Exercise:
Please reproduce the passage of the corn chowder text below, starting at "What is corn" and ending at "will work too!".

What is corn chowder?
Corn chowder is a thick creamy soup full of shredded chicken, sweet yellow corn, and a savory, herbal broth that could be eaten on its own! Chowders are typically cream-based and thicker than traditional soups due to the hearty pieces of meat, potatoes, and other vegetables.
This chicken corn chowder is a recipe I can make on repeat in the colder months. It’s the best soup to share around the table!
- Boneless skinless chicken breasts – Chicken breasts work well in soups and stews since the added liquids prevent them from drying out. They also shred easily which helps with even distribution in an all-in-one dish. If you have boneless skinless chicken thighs already on hand, those will work too!
- Frozen sweet corn kernels – Corn will be the key player in this recipe so I would look for a good quality package of frozen corn to maintain texture and maximum freshness.
- Flour – Flour is essential to a creamy chowder base since it helps thicken the mixture. You can use regular or gluten-free flour.

Material supplied:
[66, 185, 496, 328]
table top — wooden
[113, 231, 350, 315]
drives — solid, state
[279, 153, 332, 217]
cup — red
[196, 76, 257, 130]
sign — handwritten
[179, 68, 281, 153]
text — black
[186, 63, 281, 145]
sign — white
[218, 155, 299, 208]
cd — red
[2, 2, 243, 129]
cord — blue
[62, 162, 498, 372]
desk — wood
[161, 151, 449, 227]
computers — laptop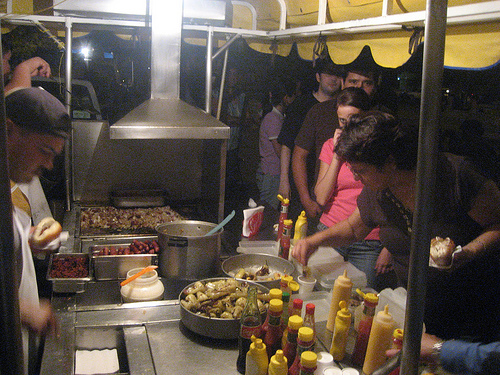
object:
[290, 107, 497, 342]
woman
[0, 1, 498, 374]
stand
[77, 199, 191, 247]
grill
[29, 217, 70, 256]
hot dog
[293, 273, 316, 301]
cup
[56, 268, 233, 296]
stove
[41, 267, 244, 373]
surface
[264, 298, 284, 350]
bottle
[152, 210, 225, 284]
pot of food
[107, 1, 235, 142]
ventilation system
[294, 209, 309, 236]
bottle of mustard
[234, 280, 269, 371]
bottle of coke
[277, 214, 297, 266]
bottle of ketchup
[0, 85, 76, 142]
black baseball cap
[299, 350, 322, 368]
small yellow lid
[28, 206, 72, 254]
hot dog bun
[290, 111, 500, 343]
woman eating food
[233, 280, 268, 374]
bottle of coca cola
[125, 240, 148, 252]
array of condiments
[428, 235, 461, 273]
woman's hot dog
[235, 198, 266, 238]
napkins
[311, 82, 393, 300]
girl in pink shirt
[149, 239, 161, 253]
cooked hot dogs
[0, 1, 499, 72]
yellow awning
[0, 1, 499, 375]
hot dog stand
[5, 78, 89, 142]
man in black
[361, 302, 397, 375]
plastic bottles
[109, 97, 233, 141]
fan hood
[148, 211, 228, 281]
large soup pan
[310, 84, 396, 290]
young girl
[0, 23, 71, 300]
guy holding hot dog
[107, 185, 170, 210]
food on the grill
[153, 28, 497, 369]
line of people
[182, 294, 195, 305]
veggies in a pot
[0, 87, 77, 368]
guy dipping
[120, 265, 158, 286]
large orange spoon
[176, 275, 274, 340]
circular white bowl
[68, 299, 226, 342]
line on silver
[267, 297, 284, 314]
yellow lid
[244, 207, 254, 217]
white paper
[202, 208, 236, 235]
edge of blue utensil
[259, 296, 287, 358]
large red ketchup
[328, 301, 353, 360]
condiment bottles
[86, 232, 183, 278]
pan of hotdogs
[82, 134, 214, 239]
cooking on a grill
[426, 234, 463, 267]
hotdog bun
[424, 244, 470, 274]
paper sleeve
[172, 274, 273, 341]
pan full of potatoes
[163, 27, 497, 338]
people waiting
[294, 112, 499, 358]
woman in brown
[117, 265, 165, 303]
jar of mayonnaise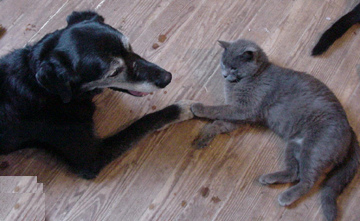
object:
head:
[216, 38, 263, 82]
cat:
[187, 38, 359, 221]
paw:
[187, 101, 202, 117]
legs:
[206, 94, 267, 125]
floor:
[0, 0, 359, 221]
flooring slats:
[339, 192, 360, 221]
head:
[56, 19, 172, 98]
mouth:
[111, 86, 162, 98]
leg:
[48, 101, 178, 179]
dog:
[0, 11, 198, 178]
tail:
[317, 138, 359, 221]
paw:
[168, 98, 192, 122]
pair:
[172, 99, 206, 121]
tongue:
[129, 90, 148, 97]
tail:
[306, 4, 360, 57]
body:
[189, 62, 352, 205]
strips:
[144, 148, 195, 221]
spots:
[193, 185, 210, 196]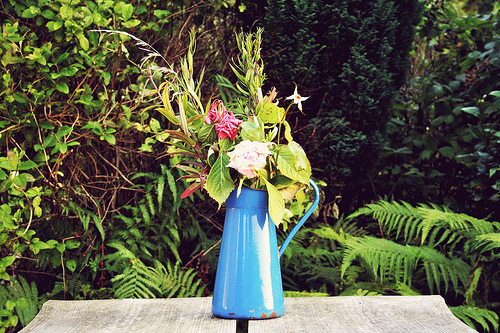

Problem solution:
What is corn chowder?
Corn chowder is a thick creamy soup full of shredded chicken, sweet yellow corn, and a savory, herbal broth that could be eaten on its own! Chowders are typically cream-based and thicker than traditional soups due to the hearty pieces of meat, potatoes, and other vegetables.
This chicken corn chowder is a recipe I can make on repeat in the colder months. It’s the best soup to share around the table!
- Boneless skinless chicken breasts – Chicken breasts work well in soups and stews since the added liquids prevent them from drying out. They also shred easily which helps with even distribution in an all-in-one dish. If you have boneless skinless chicken thighs already on hand, those will work too!